- Data section

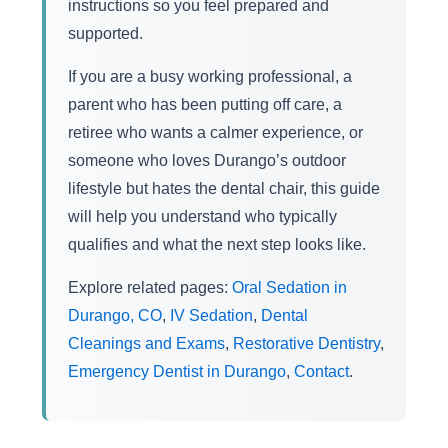
instructions so you feel prepared and
supported.
If you are a busy working professional, a
parent who has been putting off care, a
retiree who wants a calmer experience, or
someone who loves Durango’s outdoor
lifestyle but hates the dental chair, this guide
will help you understand who typically
qualifies and what the next step looks like.
Explore related pages:
Oral Sedation in
Durango, CO
,
IV Sedation
,
Dental
Cleanings and Exams
,
Restorative Dentistry
,
Emergency Dentist in Durango
,
Contact
.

- Try it
Using the data above, say how many lines include "Durango". No other reply is needed.

- Solved exercise
3